L'objet a toutefois été conçu pour divertir et de ce côté, il s'acquitte convenablement de sa tâche. La planète Pandora fait rêver, la musique orchestrale de James Horner desserre bien les différents moments de bravoure, les effets spéciaux sont spectaculaires et l'utilisation d'une technologie en trois dimensions n'empiète pas trop sur le récit. Quoique après 150 minutes d'entraînements et de combats redondants, il est facile de décrocher. Surtout que contrairement aux précédentes oeuvres de Cameron, l'humour a presque été complètement éradiqué, ce qui est toujours dommage pour un ouvrage qui est souvent à un doigt de crouler dans la série B.

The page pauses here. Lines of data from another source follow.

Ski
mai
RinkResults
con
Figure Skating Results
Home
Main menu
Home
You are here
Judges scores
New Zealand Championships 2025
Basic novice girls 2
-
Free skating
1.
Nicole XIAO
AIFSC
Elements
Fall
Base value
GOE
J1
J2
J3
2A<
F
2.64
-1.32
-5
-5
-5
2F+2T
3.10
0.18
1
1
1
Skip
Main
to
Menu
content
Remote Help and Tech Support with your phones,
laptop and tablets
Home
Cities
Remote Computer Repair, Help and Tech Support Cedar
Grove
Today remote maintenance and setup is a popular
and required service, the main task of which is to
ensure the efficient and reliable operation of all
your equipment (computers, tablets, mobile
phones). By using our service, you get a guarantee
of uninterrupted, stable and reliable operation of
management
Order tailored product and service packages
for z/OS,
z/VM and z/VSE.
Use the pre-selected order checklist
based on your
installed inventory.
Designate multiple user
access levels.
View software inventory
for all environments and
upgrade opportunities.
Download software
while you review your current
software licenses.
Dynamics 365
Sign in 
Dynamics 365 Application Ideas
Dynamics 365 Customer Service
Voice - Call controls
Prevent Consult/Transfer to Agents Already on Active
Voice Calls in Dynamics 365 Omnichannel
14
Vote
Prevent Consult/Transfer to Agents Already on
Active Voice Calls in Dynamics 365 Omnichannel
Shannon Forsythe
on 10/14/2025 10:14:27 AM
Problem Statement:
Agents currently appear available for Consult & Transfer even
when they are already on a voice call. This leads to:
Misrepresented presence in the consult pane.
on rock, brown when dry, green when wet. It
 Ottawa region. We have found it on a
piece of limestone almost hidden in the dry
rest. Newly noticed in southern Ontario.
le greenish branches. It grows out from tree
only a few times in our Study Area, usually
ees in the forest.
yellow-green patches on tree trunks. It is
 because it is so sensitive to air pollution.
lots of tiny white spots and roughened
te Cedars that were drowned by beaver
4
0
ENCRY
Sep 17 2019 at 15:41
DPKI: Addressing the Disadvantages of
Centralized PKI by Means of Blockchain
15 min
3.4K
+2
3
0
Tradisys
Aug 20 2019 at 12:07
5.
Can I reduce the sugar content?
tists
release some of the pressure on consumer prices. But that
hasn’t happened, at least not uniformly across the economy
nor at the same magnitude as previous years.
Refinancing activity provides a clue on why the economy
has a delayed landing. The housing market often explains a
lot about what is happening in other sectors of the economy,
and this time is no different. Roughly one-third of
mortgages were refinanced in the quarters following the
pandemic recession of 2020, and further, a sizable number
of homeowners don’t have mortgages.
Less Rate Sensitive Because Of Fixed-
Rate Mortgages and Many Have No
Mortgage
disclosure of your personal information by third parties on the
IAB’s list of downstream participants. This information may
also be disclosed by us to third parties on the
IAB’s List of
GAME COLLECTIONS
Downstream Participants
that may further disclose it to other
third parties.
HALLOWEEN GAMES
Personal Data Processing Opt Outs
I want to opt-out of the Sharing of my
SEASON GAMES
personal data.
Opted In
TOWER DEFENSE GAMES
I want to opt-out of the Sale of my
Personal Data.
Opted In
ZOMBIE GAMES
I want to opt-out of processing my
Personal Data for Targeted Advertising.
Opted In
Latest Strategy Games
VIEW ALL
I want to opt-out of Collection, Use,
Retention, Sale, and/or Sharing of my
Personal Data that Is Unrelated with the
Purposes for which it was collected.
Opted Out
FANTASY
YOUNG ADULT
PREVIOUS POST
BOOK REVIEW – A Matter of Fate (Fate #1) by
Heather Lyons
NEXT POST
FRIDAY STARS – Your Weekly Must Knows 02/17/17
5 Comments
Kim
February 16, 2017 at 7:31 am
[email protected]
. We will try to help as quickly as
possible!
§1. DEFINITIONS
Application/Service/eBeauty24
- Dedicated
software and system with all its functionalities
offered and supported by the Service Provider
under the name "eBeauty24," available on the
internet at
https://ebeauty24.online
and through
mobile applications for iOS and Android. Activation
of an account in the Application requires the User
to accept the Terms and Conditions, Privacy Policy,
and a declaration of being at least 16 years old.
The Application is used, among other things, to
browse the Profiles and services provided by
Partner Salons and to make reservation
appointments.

Le cinéma est encore affecté par les premiers «blockbusters» de Steven Spielberg («Jaws», «Raiders of the Lost Ark») et la célèbre trilogie originale de George Lucas, cherchant constamment à appliquer une recette pour fracasser le box office. Malgré son univers unique et ses nombreux effets spéciaux, «Star Wars» demeurait terriblement humain, avec ses personnages charismatiques, ses enjeux moraux et son humour intergalactique. Au contraire, «Avatar» sacrifie son histoire, la psychologie de ses héros et le charme de se perdre dans un rêve pour privilégier l'action et la masturbation visuelle, les sensations fortes et les dialogues ampoulés, ce qui ne peut qu'aboutir à un trop plein de divertissement qui finit par saouler, surtout que plusieurs suites seraient déjà en préparation. Le long métrage sera certainement un grand succès au guichet (tant mieux, c'est tout de même plus convaincant que «2012» ou le dernier «Twilight»), sauf qu'il est loin de posséder la fougue d'un «District 9» ou de tous les autres essais de James Cameron.

 


lecinema.ca a aimé :
  • Visuellement, c’est impeccable. L’univers de Pandora est vaste et faste
  • James Cameron n’est pas Roland Emmerich ou Michael Bay et il sait réaliser intelligemment ses films
  • Quelques combats s’avèrent passionnants, comme celui de la confrontation finale
  • La technologie déployée et les effets spéciaux en trois dimensions s’imbriquent aisément au récit
lecinema.ca n'a pas aimé :
  • Ce n’est pas du cinéma, mais un énorme jeu vidéo dénué d’humour et de la moindre émotion
  • Cela prend une bonne demi-heure avant d’embarquer dans l’histoire, et le film traîne en longueur
  • Le soin apporté aux personnages est loin d’être satisfaisant et le scénario ne fait que remâcher ce qui a goûté meilleur ailleurs
  • Le cinéaste a souvent su allier effets spéciaux à des récits satisfaisants (les deux «Terminator», «Aliens», «Abyss», «True Lies», «Titanic») et «Avatar» est possiblement son effort le plus ambitieux mais le moins convaincant (enfin, depuis l’époque de «Piranha II : The Spawning»).